Perhaps more to the point: the provincial government’s health arm, apparently, believes all Albertans with people with disabilities do not have — and should not have — much control in their own care.
And we’re supposedly living in 2013 with progressive thinking?
I have cerebral palsy and use a wheelchair. I need assistance with my morning shower, getting onto a bath chair and adjusting the temperature of the water.
Here’s where the green folder enters the equation … and the bathroom. Alberta Health Services has implemented a new program: the person helping me with my shower must check the water temperature three times.
There’s a chart in the green folder and now must be initialed by the staff member after checking the shower temperature.
I seem to have lost the ability to do so myself, despite my 50 plus years of experience, and despite AHS officials not having the class to ask me if I can do so.
But hark! Something like that would take too much time, wouldn’t it? So AHS has decided to deem all people with disabilities in the same boat — tubs, you see, would be too small — and declare all of us mentally unfit to judge our own bath or shower water.
What if I come home next winter after being outside on a cold, stormy night and I am cold — and want a nice hot shower to warm up? Nobody can determine but me the warmth of the water that will warm me up me.
I am insulted thinking that individual right now seems to be running down my shower drain.
I resent my own home, the very place I own with money I have worked for over 30 years, being turned into a mini-institution.

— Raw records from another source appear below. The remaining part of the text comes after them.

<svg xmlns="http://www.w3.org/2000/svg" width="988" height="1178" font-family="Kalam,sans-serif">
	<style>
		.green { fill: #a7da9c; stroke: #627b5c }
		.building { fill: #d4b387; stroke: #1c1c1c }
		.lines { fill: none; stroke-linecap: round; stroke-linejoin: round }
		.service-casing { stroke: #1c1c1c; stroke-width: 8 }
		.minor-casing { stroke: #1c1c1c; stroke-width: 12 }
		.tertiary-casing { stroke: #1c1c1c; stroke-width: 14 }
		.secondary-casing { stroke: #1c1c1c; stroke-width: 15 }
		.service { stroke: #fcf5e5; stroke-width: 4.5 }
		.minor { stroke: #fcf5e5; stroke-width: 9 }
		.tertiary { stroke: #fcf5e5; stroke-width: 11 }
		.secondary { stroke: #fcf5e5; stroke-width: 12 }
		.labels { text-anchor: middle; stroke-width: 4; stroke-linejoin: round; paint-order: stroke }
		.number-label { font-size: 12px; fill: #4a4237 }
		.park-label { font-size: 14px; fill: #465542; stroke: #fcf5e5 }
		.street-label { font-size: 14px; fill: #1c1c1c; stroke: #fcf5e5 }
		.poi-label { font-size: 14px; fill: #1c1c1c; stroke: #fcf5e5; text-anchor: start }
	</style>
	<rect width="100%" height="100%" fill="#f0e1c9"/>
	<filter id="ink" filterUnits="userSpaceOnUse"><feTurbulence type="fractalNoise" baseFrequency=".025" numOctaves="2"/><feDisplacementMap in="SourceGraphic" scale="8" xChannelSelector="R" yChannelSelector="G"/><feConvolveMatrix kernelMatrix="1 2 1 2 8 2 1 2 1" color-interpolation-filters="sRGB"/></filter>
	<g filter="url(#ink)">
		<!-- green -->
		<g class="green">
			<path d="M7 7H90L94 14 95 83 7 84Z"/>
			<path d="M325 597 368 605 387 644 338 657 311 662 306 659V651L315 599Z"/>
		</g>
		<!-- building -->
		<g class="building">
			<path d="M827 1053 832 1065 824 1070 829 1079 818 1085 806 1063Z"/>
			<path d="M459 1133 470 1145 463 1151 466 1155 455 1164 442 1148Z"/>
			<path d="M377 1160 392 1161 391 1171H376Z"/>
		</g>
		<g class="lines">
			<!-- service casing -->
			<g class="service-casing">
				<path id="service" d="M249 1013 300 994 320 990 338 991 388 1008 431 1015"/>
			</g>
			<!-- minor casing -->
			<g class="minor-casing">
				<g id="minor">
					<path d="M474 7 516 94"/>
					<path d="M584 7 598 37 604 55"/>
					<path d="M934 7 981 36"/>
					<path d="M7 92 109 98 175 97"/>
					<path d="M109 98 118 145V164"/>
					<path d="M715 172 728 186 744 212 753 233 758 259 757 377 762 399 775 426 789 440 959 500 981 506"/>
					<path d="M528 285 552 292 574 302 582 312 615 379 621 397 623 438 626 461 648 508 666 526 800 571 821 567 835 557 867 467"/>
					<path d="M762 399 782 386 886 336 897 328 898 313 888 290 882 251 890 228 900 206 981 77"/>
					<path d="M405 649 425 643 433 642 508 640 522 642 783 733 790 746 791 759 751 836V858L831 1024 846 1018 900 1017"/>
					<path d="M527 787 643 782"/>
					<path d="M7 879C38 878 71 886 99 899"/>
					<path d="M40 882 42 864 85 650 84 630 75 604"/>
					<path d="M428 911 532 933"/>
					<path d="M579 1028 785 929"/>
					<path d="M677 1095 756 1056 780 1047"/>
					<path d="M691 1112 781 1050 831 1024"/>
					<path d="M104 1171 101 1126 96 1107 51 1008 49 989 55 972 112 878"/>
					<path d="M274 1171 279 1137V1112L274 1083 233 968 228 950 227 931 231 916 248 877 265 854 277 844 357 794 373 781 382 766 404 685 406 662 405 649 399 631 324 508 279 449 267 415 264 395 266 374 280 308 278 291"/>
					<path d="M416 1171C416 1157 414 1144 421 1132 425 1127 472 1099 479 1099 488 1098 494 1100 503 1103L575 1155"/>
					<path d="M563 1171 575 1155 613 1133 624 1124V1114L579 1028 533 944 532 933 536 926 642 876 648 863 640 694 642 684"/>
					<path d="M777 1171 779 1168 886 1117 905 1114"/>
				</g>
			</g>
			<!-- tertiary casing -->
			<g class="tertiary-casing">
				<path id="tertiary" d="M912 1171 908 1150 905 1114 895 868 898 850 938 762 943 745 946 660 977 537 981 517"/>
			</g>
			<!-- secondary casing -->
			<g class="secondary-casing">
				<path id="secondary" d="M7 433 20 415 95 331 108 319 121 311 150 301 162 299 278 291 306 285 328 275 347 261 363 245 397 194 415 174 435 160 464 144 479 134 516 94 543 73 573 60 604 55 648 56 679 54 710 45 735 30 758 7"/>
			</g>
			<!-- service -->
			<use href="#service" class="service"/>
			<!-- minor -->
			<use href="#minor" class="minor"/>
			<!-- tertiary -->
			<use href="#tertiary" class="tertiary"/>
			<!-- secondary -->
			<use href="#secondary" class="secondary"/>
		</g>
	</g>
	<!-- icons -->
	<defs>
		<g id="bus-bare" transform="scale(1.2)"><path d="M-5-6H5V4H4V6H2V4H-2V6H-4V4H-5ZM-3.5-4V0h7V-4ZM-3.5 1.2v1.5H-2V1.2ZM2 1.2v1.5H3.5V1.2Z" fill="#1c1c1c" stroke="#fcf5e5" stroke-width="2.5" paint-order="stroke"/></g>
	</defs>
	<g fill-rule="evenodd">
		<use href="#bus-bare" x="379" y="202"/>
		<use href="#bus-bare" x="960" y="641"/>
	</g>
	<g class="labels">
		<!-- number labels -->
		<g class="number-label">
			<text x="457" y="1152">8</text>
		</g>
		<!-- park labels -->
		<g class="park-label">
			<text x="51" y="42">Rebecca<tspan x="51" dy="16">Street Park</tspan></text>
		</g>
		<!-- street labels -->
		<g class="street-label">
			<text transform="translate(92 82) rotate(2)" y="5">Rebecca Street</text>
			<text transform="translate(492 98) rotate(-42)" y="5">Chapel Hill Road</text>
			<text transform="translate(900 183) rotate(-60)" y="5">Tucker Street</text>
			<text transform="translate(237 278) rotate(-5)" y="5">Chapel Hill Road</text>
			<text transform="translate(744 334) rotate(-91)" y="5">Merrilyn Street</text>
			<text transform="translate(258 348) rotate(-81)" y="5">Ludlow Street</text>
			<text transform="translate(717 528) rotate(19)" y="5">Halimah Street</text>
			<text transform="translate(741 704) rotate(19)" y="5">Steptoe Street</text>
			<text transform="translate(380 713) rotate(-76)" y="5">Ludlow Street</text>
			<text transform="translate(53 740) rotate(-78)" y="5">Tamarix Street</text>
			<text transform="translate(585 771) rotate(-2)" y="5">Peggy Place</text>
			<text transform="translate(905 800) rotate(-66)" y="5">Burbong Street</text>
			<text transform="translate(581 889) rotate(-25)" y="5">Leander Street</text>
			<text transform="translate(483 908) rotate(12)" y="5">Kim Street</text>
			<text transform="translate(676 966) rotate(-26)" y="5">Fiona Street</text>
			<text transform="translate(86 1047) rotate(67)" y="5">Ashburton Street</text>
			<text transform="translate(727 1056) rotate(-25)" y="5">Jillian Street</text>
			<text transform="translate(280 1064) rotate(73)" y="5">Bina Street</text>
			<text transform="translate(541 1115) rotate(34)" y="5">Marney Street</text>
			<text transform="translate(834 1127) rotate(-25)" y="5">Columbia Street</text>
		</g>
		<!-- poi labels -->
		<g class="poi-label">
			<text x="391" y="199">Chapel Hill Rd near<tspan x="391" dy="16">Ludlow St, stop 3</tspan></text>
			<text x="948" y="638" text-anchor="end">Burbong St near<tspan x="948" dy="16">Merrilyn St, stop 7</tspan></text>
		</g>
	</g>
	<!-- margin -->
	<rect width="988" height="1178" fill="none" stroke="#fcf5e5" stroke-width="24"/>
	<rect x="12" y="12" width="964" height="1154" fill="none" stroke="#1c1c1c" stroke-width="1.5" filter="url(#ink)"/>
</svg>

Not even a single millimeter.
Over the decades, people with disabilities have fought blood, sweat and tears to live in the community and take risks, rather than co-habituating in the stoic walls of nursing homes and extended care centres.
I am fearful this new initiative — and I’m being kind, here — might be just the beginning of AHS taking more control. What’s next? Signs in our condo’s lobby stating visiting hours are over at 9 p.m.?

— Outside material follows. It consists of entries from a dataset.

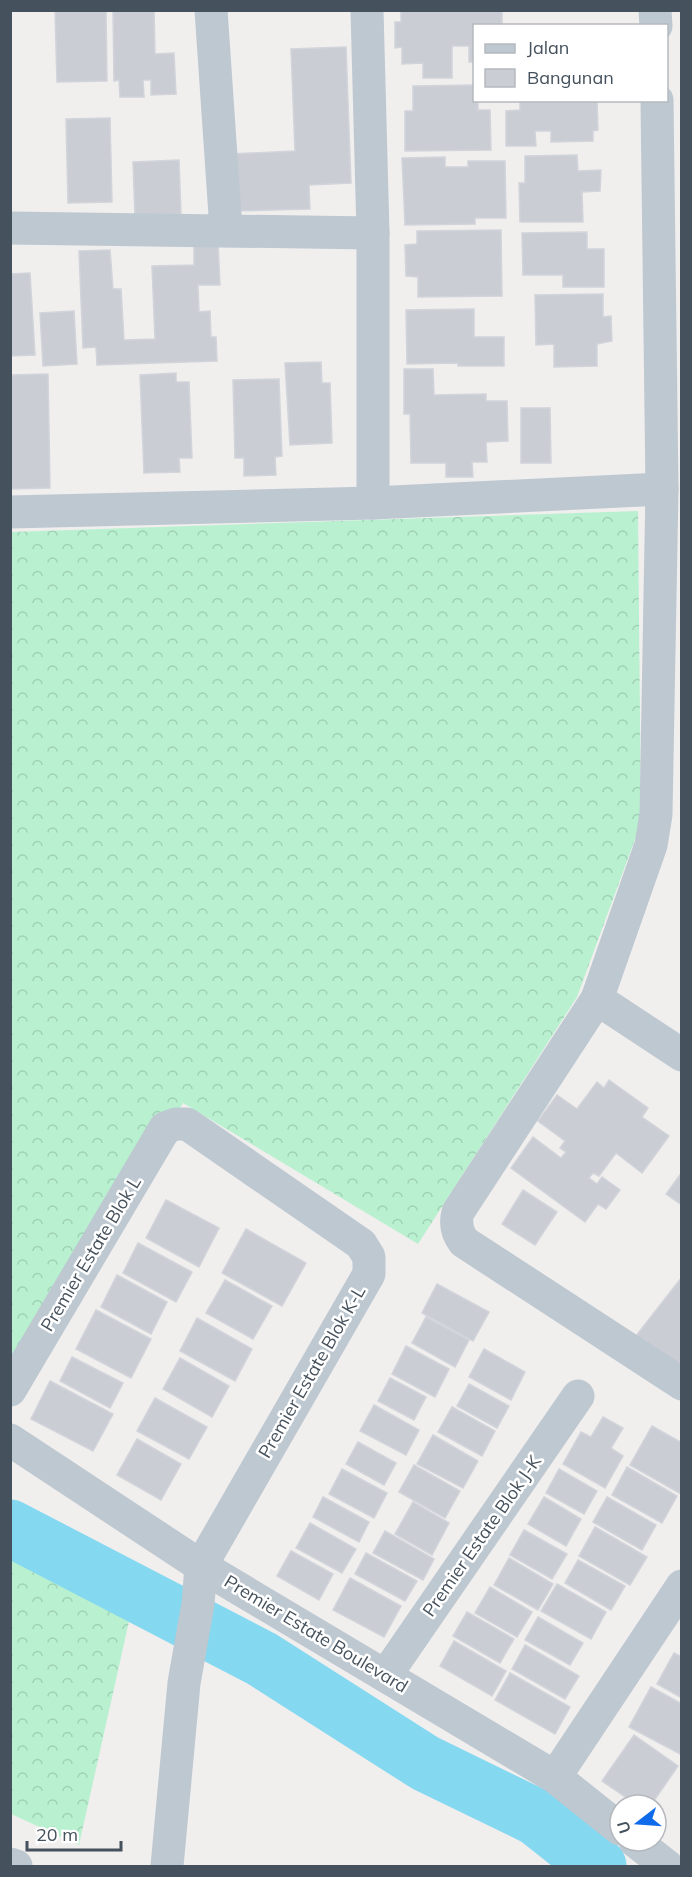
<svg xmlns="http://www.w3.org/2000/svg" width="692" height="1877" viewBox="0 0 692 1877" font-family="Mulish,sans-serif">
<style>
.forest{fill:url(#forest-crowns)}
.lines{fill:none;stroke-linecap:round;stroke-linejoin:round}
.river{stroke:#84d8f0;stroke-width:57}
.building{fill:#cacdd3;stroke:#d1d4da;stroke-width:1.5}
.street{stroke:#bdc8d1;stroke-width:33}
.labels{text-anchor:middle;stroke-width:5;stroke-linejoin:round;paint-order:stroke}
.street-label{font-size:18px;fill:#45515c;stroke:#fff}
</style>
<defs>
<pattern id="forest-crowns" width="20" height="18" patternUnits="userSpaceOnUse" patternTransform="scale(1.5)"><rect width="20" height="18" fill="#b9f1d0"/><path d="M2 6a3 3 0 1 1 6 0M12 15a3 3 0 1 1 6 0" fill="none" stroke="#a0d0b5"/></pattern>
</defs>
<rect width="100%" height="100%" fill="#f1eeee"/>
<!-- forest -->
<g class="forest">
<path d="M638,511l3,312 -64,174 -159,247 -235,-141 -172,291v-862z"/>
<path d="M11,1515l123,84 -55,246 -68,-31z"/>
</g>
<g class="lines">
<!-- river -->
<path class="river" d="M10,1528l252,131 163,104 111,54 62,49"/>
</g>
<!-- building -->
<g class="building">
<path d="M55,10h51l1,71 -50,1z"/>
<path d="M113,10h41l1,44 19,-1 2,41 -25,1v-15h-8l1,17h-24l-1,-17 -5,1z"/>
<path d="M401,10h101v16h-28v36h-5v-16h-17v32h-29v-15l-21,1v-17l-7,1v-26h6z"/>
<path d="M346,47l5,136 -42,2 1,24 -78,2 -2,-57 65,-3 -4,-102z"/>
<path d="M474,85v15h4v10h12l1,40 -86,1v-40h8v-25z"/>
<path d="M520,100h77l1,30 -5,1v10l-42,1v-11h-16l1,15h-30v-35l14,-1z"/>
<path d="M110,118l2,84 -44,1 -2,-84z"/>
<path d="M577,155l1,16 23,-1 -1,21 -18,1 1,30h-63l-1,-39h6v-27z"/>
<path d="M445,157v10h23v-6h37l1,57h-31v6l-70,1 -3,-67z"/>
<path d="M179,160l2,54 -46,2 -2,-54z"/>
<path d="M501,230l1,66 -84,1v-20l-12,-1 -1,-31 12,-1v-13z"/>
<path d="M587,232v17h17v38h-41v-12h-40l-1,-42z"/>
<path d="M194,242h24l2,43h-22l1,27 11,-1 1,26h5l1,24 -120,4 -1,-18 -13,1 -4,-97 31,-1 3,39h8l3,51 31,-1 -3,-73 42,-1z"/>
<path d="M30,273l5,82 -25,1v-82z"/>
<path d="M603,294v23l8,-1 1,25 -15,3v22l-43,1v-23l-18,1 -1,-50z"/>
<path d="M474,309v28h30v29h-46v-3l-51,1 -1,-54z"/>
<path d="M74,311l3,53 -34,2 -3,-53z"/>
<path d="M321,362l1,21h8l2,60 -42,2 -5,-82z"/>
<path d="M404,369h29l1,26 52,-1v7h21l1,40 -22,1 1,20h-15l1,15h-27v-14h-35l-1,-49h-6z"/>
<path d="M176,373v9h13l3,76h-13l1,14 -36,1 -4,-98z"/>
<path d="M48,374l2,114 -40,1v-114z"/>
<path d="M279,379l3,77 -7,1 1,18 -32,1v-18h-9l-2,-78z"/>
<path d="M521,408h29l1,55h-30z"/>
<path d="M609,1080l39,28 -6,9 27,19 -27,37 -26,-20 -17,23 -6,-3 -4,5 8,6 5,-7 18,13 -14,19 -8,-5 -13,18 -74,-54 22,-31 28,21 5,-6 -6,-4 5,-7 -27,-20 19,-26 20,14 20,-27 7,6z"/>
<path d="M682,1172v33l-16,-11z"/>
<path d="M523,1190l34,22 -22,33 -33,-21z"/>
<path d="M166,1200l53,28 -20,39 -53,-29z"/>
<path d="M246,1229l60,34 -24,43 -60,-33z"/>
<path d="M138,1243l54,29 -16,30 -53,-29z"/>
<path d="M117,1275l50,27 -16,32 -50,-27z"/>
<path d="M682,1277v91l-50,-27z"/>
<path d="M225,1280l47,26 -19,33 -47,-26z"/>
<path d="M437,1284l52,28 -16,29 -51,-28z"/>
<path d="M96,1310l55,29 -20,39 -55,-29z"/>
<path d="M426,1317l43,23 -14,27 -43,-24z"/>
<path d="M197,1318l55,31 -17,32 -55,-30z"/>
<path d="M406,1346l43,23 -14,28 -43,-23z"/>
<path d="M484,1349l41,23 -14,28 -42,-23z"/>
<path d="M72,1357l51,26 -13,25 -50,-27z"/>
<path d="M180,1358l49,28 -17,31 -49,-28z"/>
<path d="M390,1378l36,19 -12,23 -36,-19z"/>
<path d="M50,1381l63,33 -20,37 -62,-32z"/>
<path d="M469,1384l40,22 -12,22 -40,-22z"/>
<path d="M155,1398l52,29 -18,32 -52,-28z"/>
<path d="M374,1405l45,25 -13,25 -46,-24z"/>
<path d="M452,1407l43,24 -13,25 -44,-24z"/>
<path d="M603,1417l20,11 -12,20 12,8 -18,32 -42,-24 18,-32 10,5z"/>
<path d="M652,1426l30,17 -1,51 -51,-29z"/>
<path d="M433,1435l45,26 -15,27 -46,-24z"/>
<path d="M137,1439l44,25 -20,36 -44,-25z"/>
<path d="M358,1442l38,21 -12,22 -38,-21z"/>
<path d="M414,1465l46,26 -15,27 -46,-26z"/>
<path d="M627,1467l50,29 -15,27 -50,-28z"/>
<path d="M342,1469l45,24 -13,25 -45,-24z"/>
<path d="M559,1469l38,22 -13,23 -38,-21z"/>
<path d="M323,1497l46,25 -10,20 -46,-25z"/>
<path d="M544,1497l37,22 -15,27 -38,-22z"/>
<path d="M607,1497l49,28 -14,25 -49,-28z"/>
<path d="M413,1502l36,21 -17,32 -37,-21z"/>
<path d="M310,1523l46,26 -14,24 -46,-25z"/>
<path d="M595,1527l52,30 -17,28 -51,-29z"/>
<path d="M524,1530l43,24 -15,25 -42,-24z"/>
<path d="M385,1531l49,28 -11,21 -50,-27z"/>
<path d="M291,1551l42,23 -14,26 -42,-24z"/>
<path d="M366,1553l51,28 -12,20 -50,-27z"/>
<path d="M509,1558l44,26 -15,26 -44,-25z"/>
<path d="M578,1560l47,26 -14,24 -46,-27z"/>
<path d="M350,1578l51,28 -17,31 -51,-27z"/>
<path d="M557,1584l49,28 -15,27 -50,-28z"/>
<path d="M490,1587l42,25 -15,25 -42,-24z"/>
<path d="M467,1612l47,27 -14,24 -47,-27z"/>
<path d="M538,1617l45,26 -13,22 -45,-25z"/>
<path d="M454,1641l52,30 -14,25 -52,-30z"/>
<path d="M525,1645l54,31 -14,23 -53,-30z"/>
<path d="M674,1653l8,4v41l-25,-14z"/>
<path d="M510,1673l60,34 -15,27 -60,-34z"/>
<path d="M651,1687l31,17v51l-53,-28z"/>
<path d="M634,1735l44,31 -27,39h-14l-35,-24z"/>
</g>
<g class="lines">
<!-- street -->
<g class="street">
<path d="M211,10l15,220"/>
<path d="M367,10l6,223v270"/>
<path d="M655,10l1,16"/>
<path d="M657,100l5,389 -6,325 -5,31 -54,154 -139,213c-3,11 -1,21 6,30l218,142"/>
<path d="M10,228l363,5"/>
<path d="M10,512l363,-9 289,-14"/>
<path d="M597,999l85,56"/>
<path d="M10,1390l155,-262 11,-4h11l174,120 8,13v17l-168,292 -3,38 -14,79 -17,183"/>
<path d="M10,1440l191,126 354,211 65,52"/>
<path d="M386,1675l192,-279"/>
<path d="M555,1777l127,-191"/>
<path d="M635,1841l32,25"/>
<path d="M10,1864l6,2"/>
</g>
</g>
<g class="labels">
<!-- street labels -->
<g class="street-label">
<text transform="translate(91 1254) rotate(-59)" y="6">Premier Estate Blok L</text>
<text transform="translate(312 1372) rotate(-60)" y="6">Premier Estate Blok K-L</text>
<text transform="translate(482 1536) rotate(-55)" y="6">Premier Estate Blok J-K</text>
<text transform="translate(316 1634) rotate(31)" y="6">Premier Estate Boulevard</text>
</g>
</g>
<!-- border -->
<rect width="692" height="1877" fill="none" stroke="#45515c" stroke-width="24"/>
<!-- legend -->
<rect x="473" y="24" width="195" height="78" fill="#ffffff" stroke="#b5b9be" stroke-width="1.5"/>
<rect x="485" y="44" width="30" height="9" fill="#bdc8d1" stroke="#b5b9be" stroke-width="1.5"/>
<text x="527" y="54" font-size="18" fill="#45515c">Jalan</text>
<rect x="485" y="69" width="30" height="18" fill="#cacdd3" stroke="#b5b9be" stroke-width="1.5"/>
<text x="527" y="84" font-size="18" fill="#45515c">Bangunan</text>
<!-- north arrow -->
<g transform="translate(638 1823) rotate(253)"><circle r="28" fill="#ffffff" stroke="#b5b9be" stroke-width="1.5"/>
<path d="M0-4.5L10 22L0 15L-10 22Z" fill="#0f6be9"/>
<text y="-9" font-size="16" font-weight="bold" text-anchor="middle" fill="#45515c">U</text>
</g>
<!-- scale -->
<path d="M27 1841v9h94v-9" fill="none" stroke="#45515c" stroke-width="3"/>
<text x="36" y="1841" font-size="18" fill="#45515c" stroke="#ffffff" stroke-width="4.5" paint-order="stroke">20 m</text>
</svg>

We have to ask ourselves why? Why is this happening now?
A good friend made an interesting point Sunday: something probably happened with community care that was handed over to a lawyer who let legal jargon over rule common sense and first-hand experience. AHS had to act, do something — and their new charting system fit the knee jerk reaction perfectly.
I am not, by any means, dismissing the seriousness of the scalding water.  In 2004, Jennie Nelson Nelson died from second degree burns when she was a resident of the Jubilee Lodge Nursing Home in Edmonton when she was s tub. 
That ‘s a tragic loss.
I would strongly suggest testing water for staff caring for people who cannot judge safely judge water themselves is, indeed, a great idea. Absolutely.
But for Alberta Health Services to arbitrarily march into my home and make such intrusive demands is, in my books, fundamentally wrong.
And begs the question: how much hot water is Alberta Health Services really in, and why other innocent people are being sprayed with cold water?